According to a new survey made by American Automobile Association (AAA), 20% of Americans (50 million people) have shown interest in buying an electric vehicle at their next purchase, which is a higher number compared to the total number of Americans (15%) willing to buy an electric car in 2017.
Yet, it wouldn’t be accurate to put together buying interest and actual sales. As a matter of fact, the annual sales rate for new vehicles accounts for 17 million.
Of that accumulated amount, 560,000 were all electric, plug-in electric, or hybrid electric vehicles, which in total rounds to 3.2% of sales.
Reasons to buy an electric car
Electric vehicles, though, offer drivers several benefits including lower ownership costs, increased driving ranges, and the latest technology to enhance the driving experience.
However, new car buyers regard environmental concerns as the main reason to switch from gas-powered, conventional vehicles to their electric counterparts.

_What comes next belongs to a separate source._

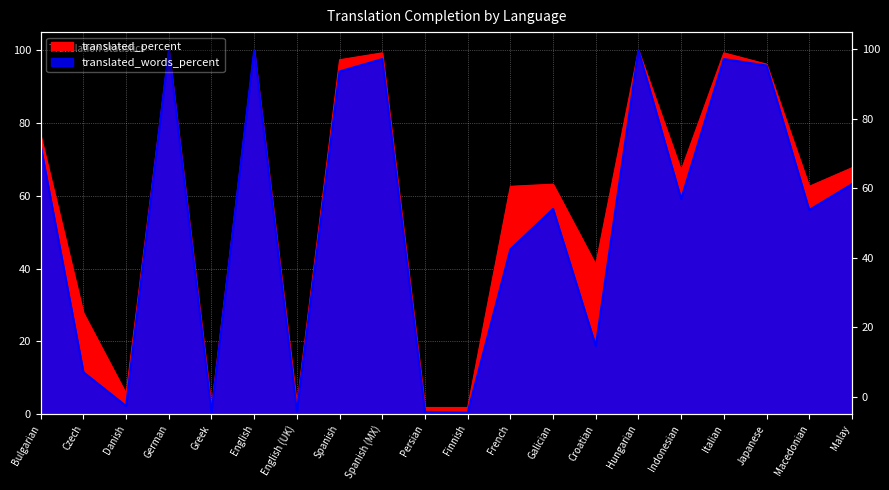

The translated_words_percent series shows 11.5 at Czech. True or false?

True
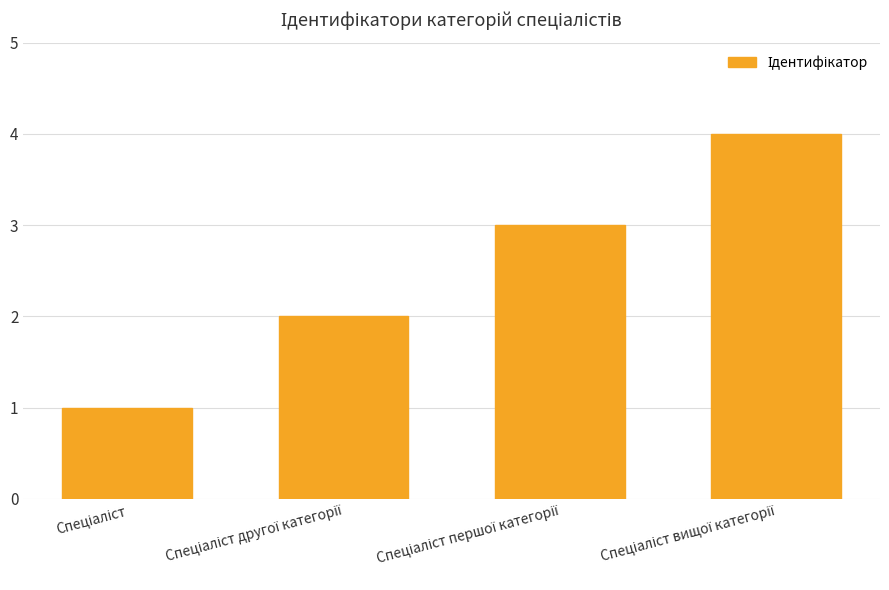

How many series are shown in this chart?

1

- Environmental concerns (80%)
- Lower long-term costs (67%)
- Cutting edge technology (54%)
- Access to carpool lane (35%)
Other key findings about buying an electric car
Women (90%) have expressed a major interest in purchasing an electric vehicle owing to environmental concerns compare to men (68%).
3 in 10 adults (31%) reported that they are more likely to buy a hybrid car next time they need to be out in the market for new/used vehicle choices. Interestingly, this amount of interest has not changed from 2017.
When it comes to buying criteria, reliability and full-economy represent the highest factors to determine which hybrid or electric vehicle they are planning to buy.
Other market-related considerations include crash rating (77%), cost (71%), car performance (69%), advanced safety features and technology such as automatic braking and lane keeping system (60%).
Product concerns and challenges
When it comes to charging stations, 6 in 10 Americans (63%), who are not entirely convinced about switching to electric vehicles, commented that there are not enough places to charge your vehicle.
However, there’s a reduction in the amount of skepticism since 69% of respondent pointed out this same concern in 2017.
Similar improvements were found in other factors including running out of charge while driving (58% versus 68%) and higher cost to repair or replace the battery (49% versus 55%)
Baby boomers (66%) and Generation X (64%) are more concerned about running out of charge while driving compared to Millennials (48%).
Lastly, there are some other observations that are worth sharing if electric vehicles are to remain competitive.
According to the AAA, the availability of charging stations has grown to more than 16,000 in the United States and, even though anxiety over range has reduced, this survey has found some discrepancies when it comes to charging time while on the road.
7 in 10 Americans (68%) reported that a charging time of no more than 30 minutes represent an optimal amount of time to wait.
By gender, almost half of women and about a third of men think a charging time of no more than 15 minutes is optimal.
The fact is that a fully-depleted battery can take several hours to charge by plugging it to a level 2 charger, while a charger that works on ordinary household current could power a vehicle overnight.